表現者と生きる困難~映画「チャイコフスキーの妻」 [映画時評]
表現者と生きる困難~映画「チャイコフスキーの妻」
平塚らいてう、伊藤野枝が編集長を務める「青鞜」の表紙を手掛けた洋画家・高村智恵子は彫刻家・詩人の光太郎を妻として支える生活に疲れ、精神を病んだ。島尾敏雄が「死の棘」で描いた夫婦の地獄図も妻・ミホの精神を狂わせた。吉本隆明は和子と結婚する際、一家に表現者は二人いらないと俳句をやめさせた。いずれも、表現者と家庭の両立の困難さを物語る。
ロシアの天才音楽家チャイコフスキーには妻がいた。それも世紀の悪妻と呼ばれるほどの。この歴史的エピソードに挑んだのが「チャイコフスキーの妻」である。
映画はチャイコフスキー(オーディン・ランド・ビロン)ではなく、妻アントニーナ(アリョーナ・ミハイロフ)の視点で描かれる。そうすることで、ロシア封建社会の家父長制思想を浮き彫りにする。チャイコフスキー自身が芸術家であるとともにゲイであったとし、二人の関係(=悪妻説)が単純な家父長制=男系社会の産物でないことを明らかにする。
簡単に二人の足跡を追う。1877年に結婚。女性に関心がないチャイコフスキーに一方的なアプローチの末だった。愛のない同居は6週間で終わる。アントニーナは離婚を拒み、16年後にチャイコフスキーはこの世を去る。結婚から40年後、ロシア革命の混乱の中、68歳で没したアントニーナは精神を病んでいた。
印象的なシーン。ピアノを前に、物思いにふけるチャイコフスキーにアントニーナが語り掛けるが反応はない。天才芸術家と伴侶の間には精神の回路がないことを物語っている。二人は別々の世界に住んでいた。

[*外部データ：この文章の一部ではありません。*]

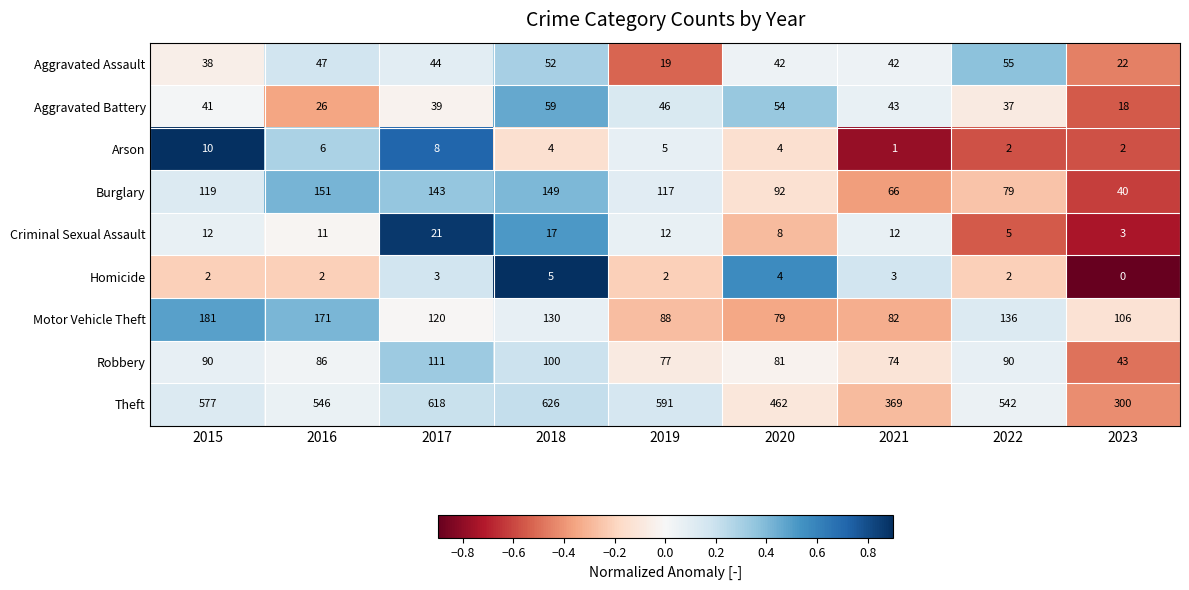

At which category is the sum across all series the highest?

2018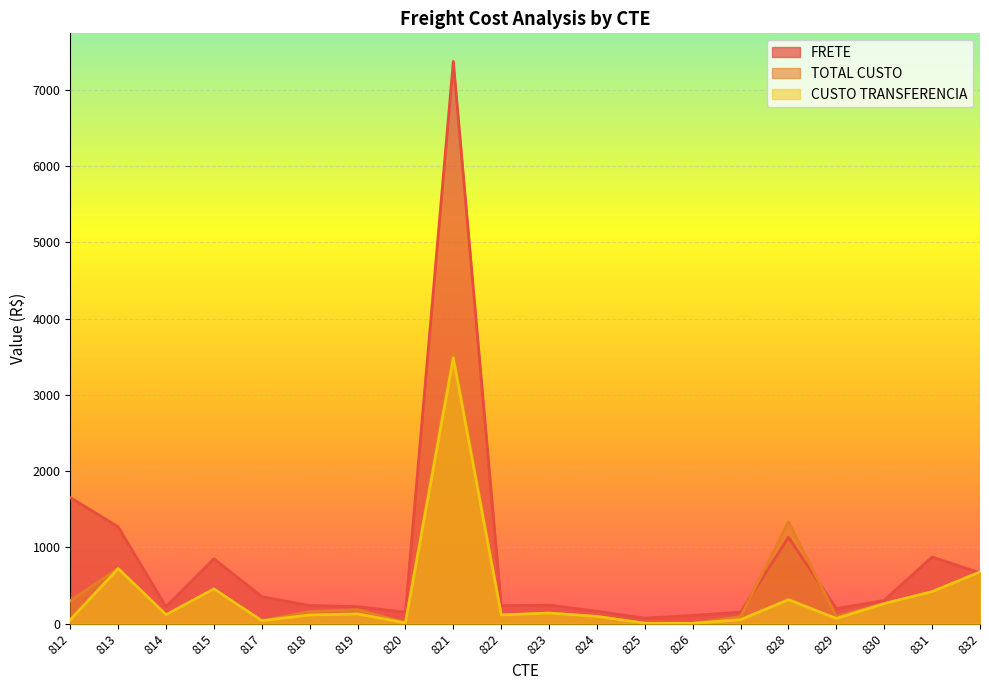

List the series in order of their peak value, lowest first.

CUSTO TRANSFERENCIA, TOTAL CUSTO, FRETE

アントニーナは、離婚を迫るチャイコフスキーの周辺からあてがわれた男たちに性欲を発散させ、生まれた子は施設に預けた。けっして良妻として描かれていない。情念に忠実に生きた女性、といえばいえる。一方のチャイコフスキーは、女性の視点からという映画のつくりから内心はほぼ見えていない。そんなわけで、芸術家・表現者の伴侶として生きるとは、という面白いテーマだが、突っ込み不足の感もある。ロシアはいまだLGBTQを認めないらしいが、その点では挑戦的な作品だ。主演のアリョーナ・ミハイロフは1995年ロシア生まれ。撮影時は20代である。それにしては複雑な難役をこなし、見事な存在感だ。
2022年、ロシア・フランス・スイス合作。キリル・セレブレンニコフ監督。